I then sat in a holding tent for 15 minutes to be sure I would have no serious reactions. The next day I got a text: “Hi Jane, It’s time for your daily v-safe check-in” and a link to a CDC site that asked: How are you feeling today? (Good, Fair, Poor); Have you had a fever or felt feverish today? (yes, no); followed by a symptom check, first at the injection site for pain, redness, swelling or itching and then generally for chills, headache, joint pains, muscle or body aches, fatigue or tiredness, nausea, vomiting, diarrhoea, abdominal pain and rash or any other symptoms I wanted to report.

Finally, I was asked several overall health impact questions about my ability to work and do my normal daily activities and whether I needed to consult a healthcare professional. I received the same text at the same time each day for more than a week and was also given a link if I wanted to send a report to the Vaccine Adverse Event Reporting System.

The second dose, administered 34 days later, went even more smoothly. By then I had spoken to dozens of others of various ages who had gotten both shots. Only two reported bad reactions — fever, nausea, extreme fatigue — that lasted a day or two. I was prepared for the worst, but it never happened. My arm, shoulder and neck hurt the first night, but most of it was gone the next morning. Although my son was on call in case I couldn’t walk my dog, his help wasn’t needed.
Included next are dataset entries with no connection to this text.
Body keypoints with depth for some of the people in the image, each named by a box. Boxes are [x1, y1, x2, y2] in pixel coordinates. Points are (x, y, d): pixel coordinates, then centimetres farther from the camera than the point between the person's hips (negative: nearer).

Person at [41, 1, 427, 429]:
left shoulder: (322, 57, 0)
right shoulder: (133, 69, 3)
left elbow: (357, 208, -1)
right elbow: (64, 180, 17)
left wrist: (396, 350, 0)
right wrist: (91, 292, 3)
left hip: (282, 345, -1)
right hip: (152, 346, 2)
I was even able to swim that afternoon.

But I assure you, even if I’d had a bad post-vaccine reaction, I would have sucked it up as a small price to pay for protection against a most devastating and too-often deadly disease like Covid-19. And I will continue to urge everyone and anyone I meet to do their utmost to get immunised against Covid-19, especially now that potentially more potent variants are beginning to appear and spread.

The more people who become immune to the virus, the less this scourge will be able to mutate and evade the vaccines already available and the updated versions of vaccines scientists are now scrambling to produce.
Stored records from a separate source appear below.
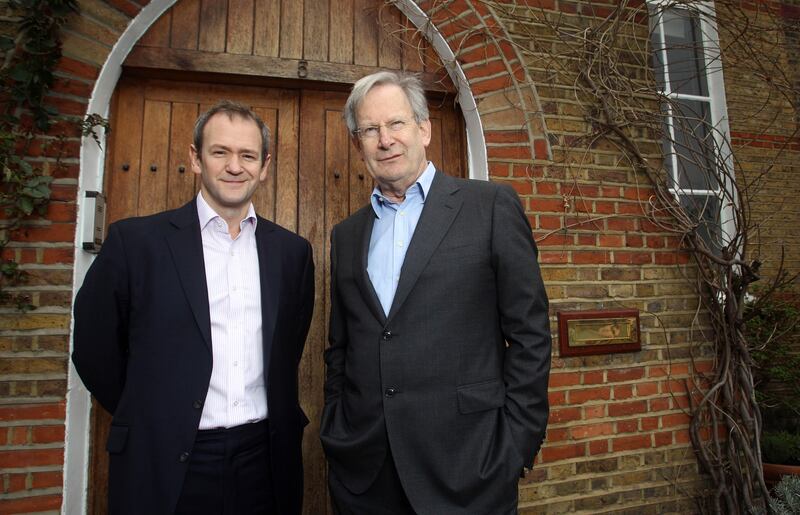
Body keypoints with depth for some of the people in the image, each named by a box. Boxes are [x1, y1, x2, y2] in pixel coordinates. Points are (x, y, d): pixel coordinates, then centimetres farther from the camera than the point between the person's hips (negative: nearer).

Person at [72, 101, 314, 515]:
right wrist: (149, 419, 7)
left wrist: (278, 418, 10)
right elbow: (95, 349, 1)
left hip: (266, 460, 3)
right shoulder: (136, 240, -7)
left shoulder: (292, 251, 2)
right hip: (165, 465, -2)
Some people, hearing that vaccinated people may still be able to spread the infection and should continue to wear masks and practice social distancing — which I will definitely do even after being fully immunised — question whether it pays to get the vaccine. Absolutely, it pays.
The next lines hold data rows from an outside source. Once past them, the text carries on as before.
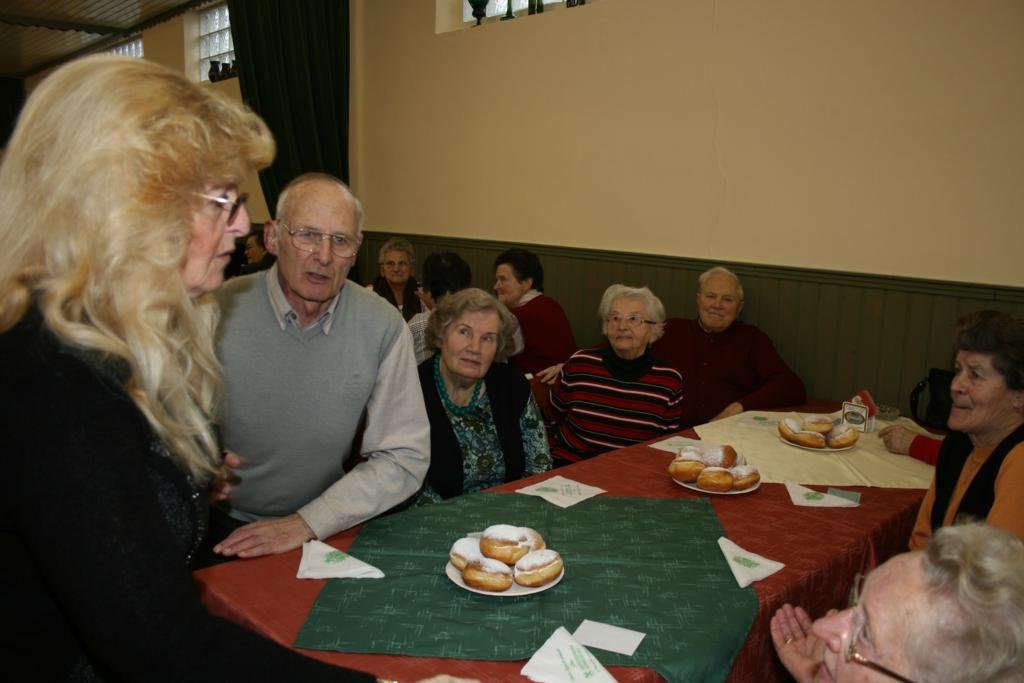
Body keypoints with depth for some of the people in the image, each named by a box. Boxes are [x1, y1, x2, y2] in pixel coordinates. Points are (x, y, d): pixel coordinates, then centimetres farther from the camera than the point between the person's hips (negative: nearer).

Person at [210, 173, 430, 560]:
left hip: (325, 531, 1)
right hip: (222, 531, -1)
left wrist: (307, 523, -14)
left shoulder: (383, 327, -7)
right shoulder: (218, 312, -9)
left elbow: (405, 458, -7)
While there’s a chance that an immunised person might be able to infect others, existing evidence suggests the risk is very small. Far more important is unimpeachable data that the vaccines are life-saving. They nearly eliminate the risk of severe illness, hospitalisation and death from the virus. Of the 32,000 people who got the vaccine in the Pfizer and Moderna vaccine trials, only one person developed a severe case of Covid. Even if future mutations of the virus make an annual booster necessary, what’s the big deal? We already do that with the flu shot.

Keep in mind, too, that up to a third of people who develop Covid-19 can end up with debilitating symptoms that persist for many months, perhaps indefinitely for some. This is not always just a bug like the flu or common cold that is over and done with a week later. Eight months after recovering from a rather mild case of Covid, an otherwise healthy middle-aged friend said his lungs still hurt when he exerted himself.

I can’t wait to again attend live performances of classical music and opera and watch movies and plays not on my computer or television but on the big screen and in the theatre with others who can laugh, cry or sneer with me. But until most of us are reliably immune to the coronavirus that has terrified and secluded so many of us for so long, none of this can happen.

Meanwhile, I will continue to present the known facts and try to dispel misleading information about the vaccines. And I’ll hope that celebrities who enjoy the respect of vaccine-hesitant communities will be able to convince their members that controlling Covid infections and spread is critical, not just for their own sake, but for the future of their families, their towns, their country and a life that might again assume some semblance of normal.